Your audience may not remember you or the name of your blog, but if the knowledge you share transcends the page and finds a place in their memory, you have come a step closer to bringing something immortal into the universe.

Posted on October 4, 2020, in Social Media. Bookmark the permalink. 5 Comments.

  1. Aaron, you recipe metaphor is an apt one and it actually reminds me of some work tech comm folks have done on cookbooks as manuals or even this exchange about a recipe as documentation:

  2. Great post, Aaron!
    I used to subscribe to “Breakfast In The Ruins”, a blog that reviewed horror films from the 70’s and 80’s. I would compare this blog to a gastro-pub or a theme restaurant: the experience isn’t mainstream, but if you are a fan of the content, you will come back for more. You might only reach a select audience, but the fan base will be loyal because of the rarity and quality of your blog.

  3. Aaron,
    I agree with you that monitoring the feedback of audience is very important.

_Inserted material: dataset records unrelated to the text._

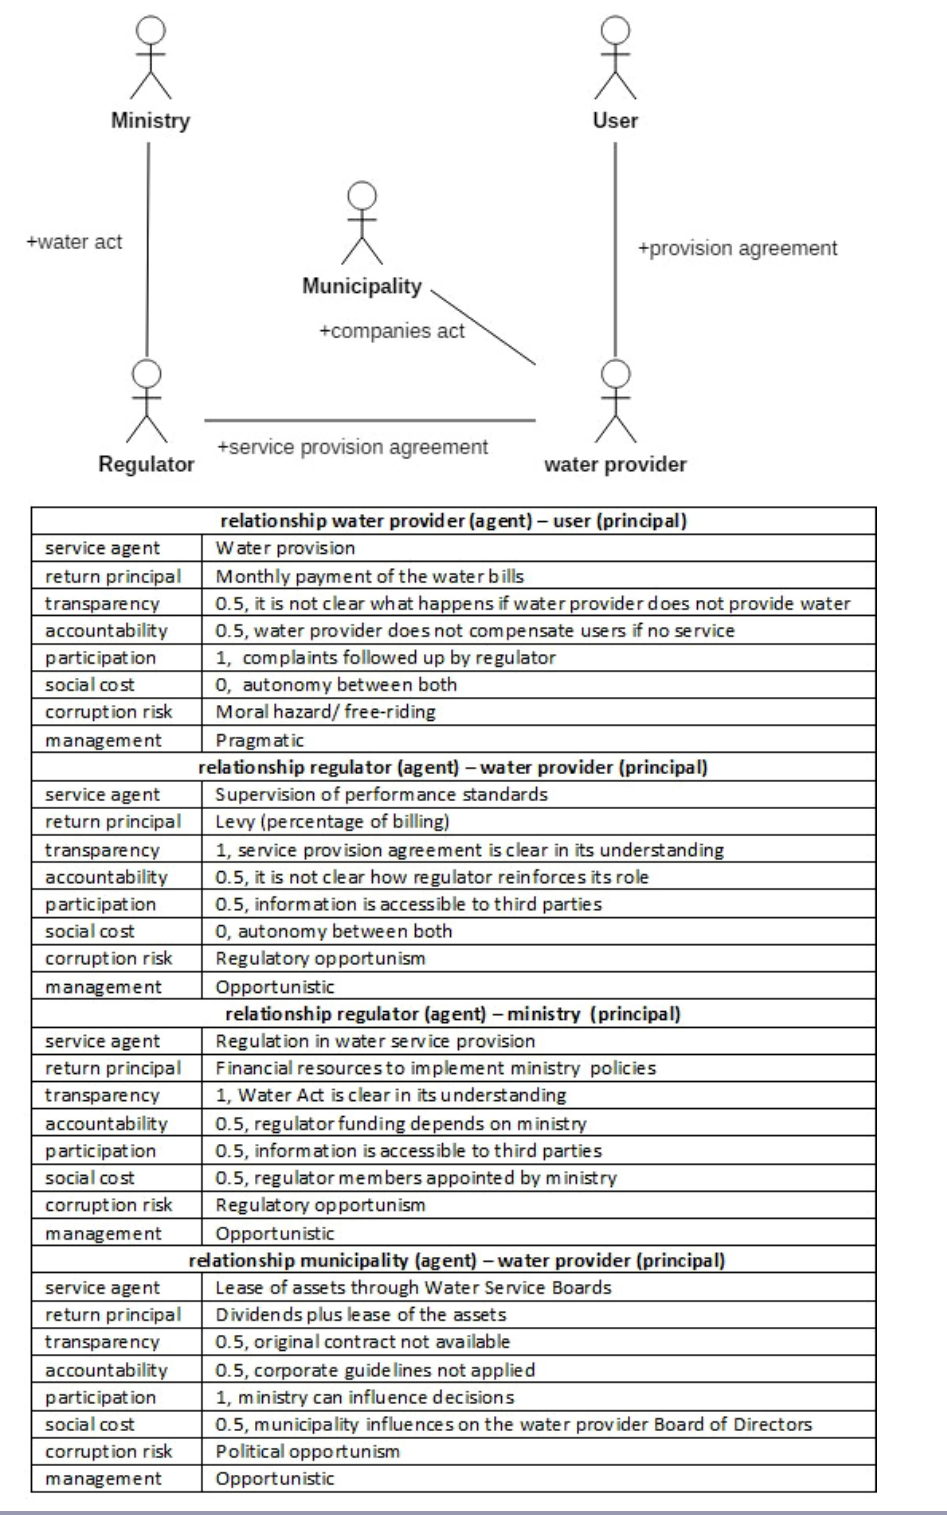
Fig. 1 . Main actors involved in water service delivery (WSD) in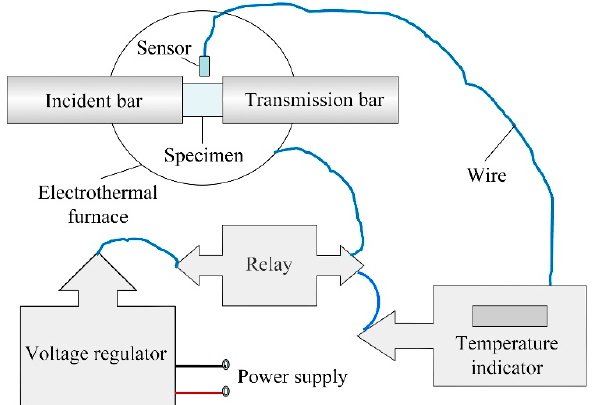
Figure 10. Principle diagram of high-temperature control system.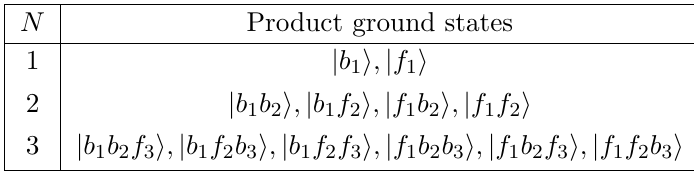
Table 8 . Product ground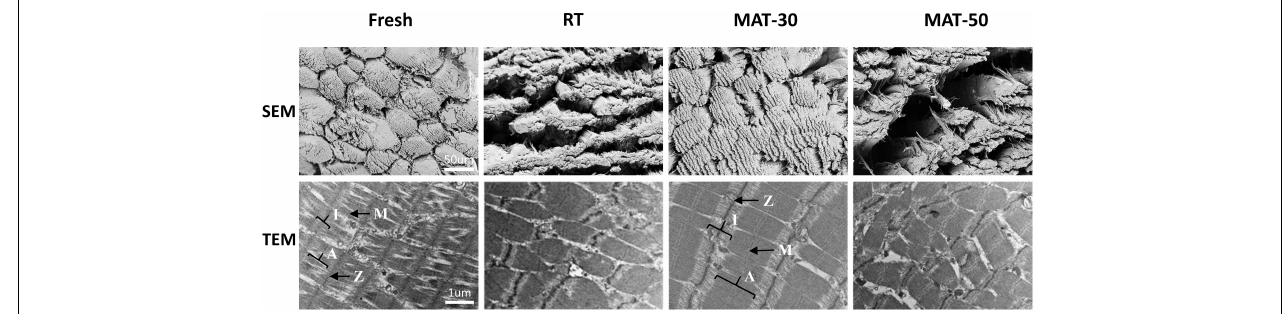
FIGURE 5 | Microstructure of frozen beef with different thawing treatments.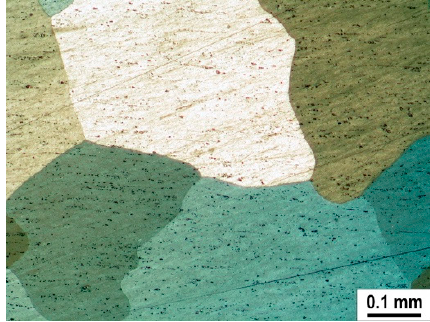
Figure 1. The microstructure of the material used (polarized light microscope).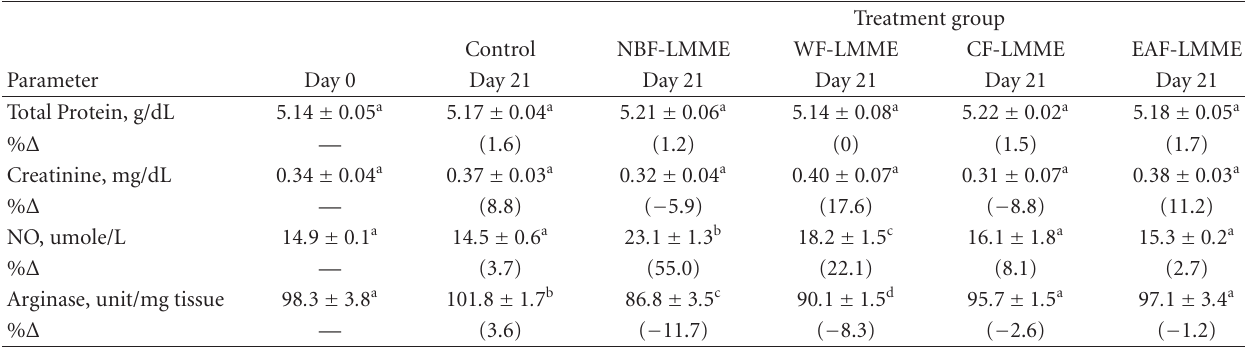
Table 2: Changes in cardiac arginase activity and serum total protein, creatinine, and nitric oxide in mice orally administered with the various fractions recovered from Loranthus micranthus methanolic leaf extract for 21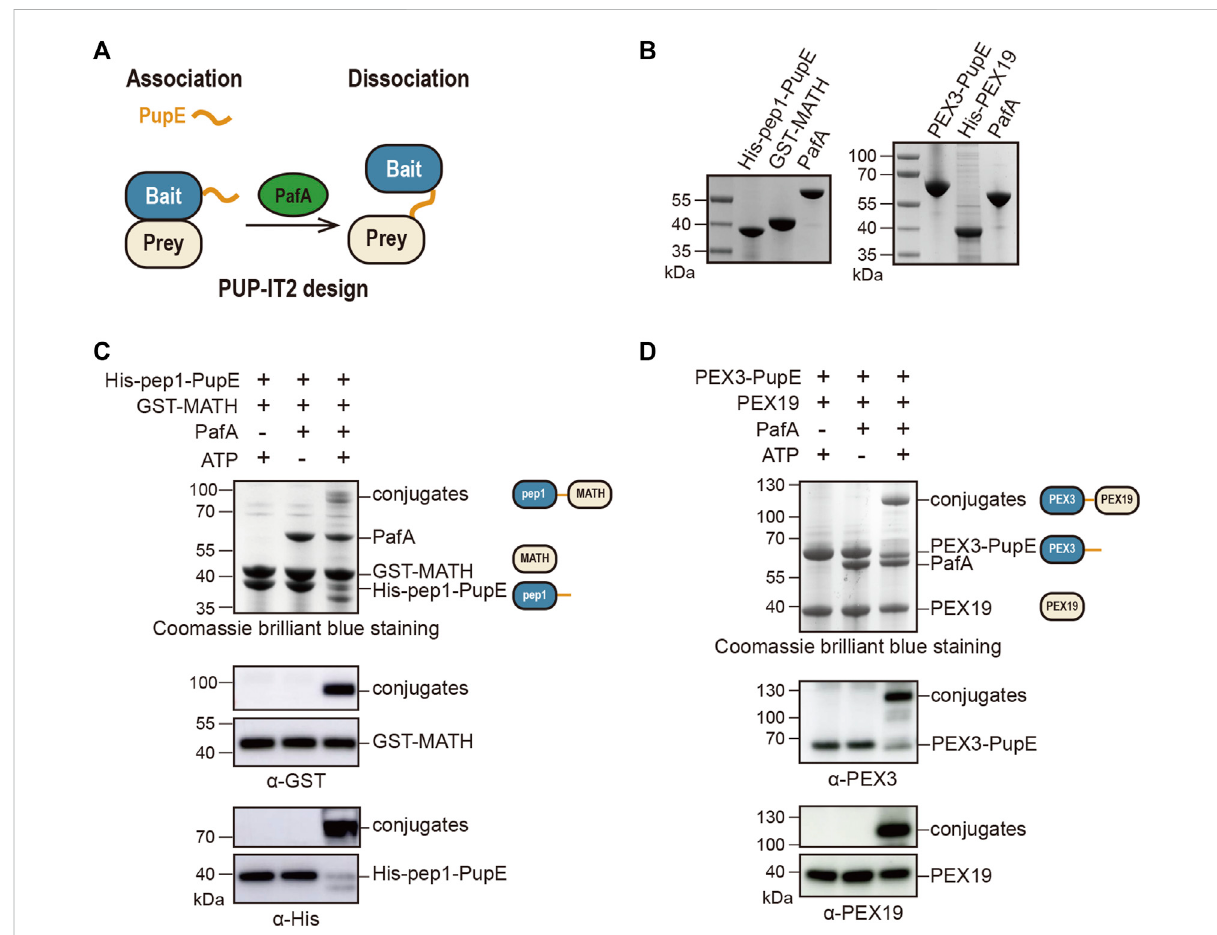
FIGURE 1 Design and validation of the PUP-IT2 proximity-tagging system. (A) Schematic of the PUP-IT2 design. BCCP-PupE (orange) is fused to a bait protein (blue), PafA (green) mediates the covalent attachment of PupE to prey proteins (yellow). (B) Coomassie brilliant blue staining of recombinant proteins His-SUMO-BCCP-pep1-PupE (labeled as His-pep1-PupE), GST-MATH, PafA, His-SUMO-Myc-PEX3-PupE (labeled as PEX3-PupE) and His- PEX19.6µgproteinswereloadedoneachlane. (C) Invitro Pupmodi fi cationassayofPUP-IT2 pep1 .Usingrecombinantproteinspuri fi edasshown in (B) to setup the in vitro reaction at37 ° Cfor 30 min 10µMHis-pep1-PupE and10 µMGST-MATHwereusedfor thereaction.Proteins areanalyzed with SDS-PAGE for Coomassie stain and western blotting, using anti-His and anti-GST antibodies. Schematics are shown next to the protein bands with thesame colorcode inFigure 1A to indicate thebaitand prey proteins inthereaction system. (D) Invitro Pup modi fi cation assay ofPUP-IT2 PEX3 . Using recombinant proteins puri fi ed as shown in (B) to set up the in vitro reaction at 37 ° C for 30 min 10 µM PEX3-PupE and 10 µM His-PEX19 were used for the reaction. Proteins were analyzed with SDS-PAGE for Coomassie stain and western blotting, using anti-PEX3 and anti-PEX19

By doing so, the writer of the blog can catch up with the trend that the public wants. It might be the main reason that I don’t do blogging because I am not interested in keeping up with current issues, and neither am I diligent enough to check how current issues change and reach their own conclusion in the end. Anyway, if a blogger is able to put additional factors to his/her blog as you mentioned, it might produce words that transcends space and time that lasts perpetually around the audience in the universe. Like you said, it is not the most important thing whether or not your audience can remember your blog’s tile. What matters is what a blogger influentially says in the blog.
    Thank you for the nice post, Aaron.

  4. Aaron
    This entry reminded me of one of the concepts in a book I’m currently listening to called Made to Stick: Why Some Ideas Survive and Others Die by Chip Heath and Dan Heath. The idea is that there must be a core purpose or identity that guides all decisions and actions. If you, your blog, or your food tries to be too many things, it ends up being none of them. One of the examples they used was Southwest Airlines, which has made an identity for itself out of being the low cost airline. Someone might suggest that passengers would appreciate a meal on a longer flight, which might be absolutely true, but as it would not contribute to their identity as the low cost airline, that idea is rejected. The fact that tofurkey has yet to take over our Thanksgiving meals is evidence to what happens when that principle is disregarded. If your blog is about writing, that’s what your readers expect. Don’t be pulled into being something else because in trying be all things, you end up being none of the things.

  5. Aaron,
    This is so true about not remembering the names of the people who shared the great recipes, and sometimes too the name of a blog author. The goal is not name recognition: it is all about the content. Going into technical writing is a bit like wanting to write good recipes: as long as the reader can successfully put dinner on the table, it’s a win for the writer. Many potential readers find blogs because they are looking for extra information on something specific, and they have expectations based on that search. I like the advice to stick to a “core purpose” for blogs. I would be disappointed if I discovered a great blog post talking about cake decorating, only to realize that the creator only posted this after her wedding; the blog is actually focused on photography. The photography readers expecting a new look at their craft might also be confused about the detour. While it is okay to be interested in many topics, an established blog needs a narrow focus to be successful.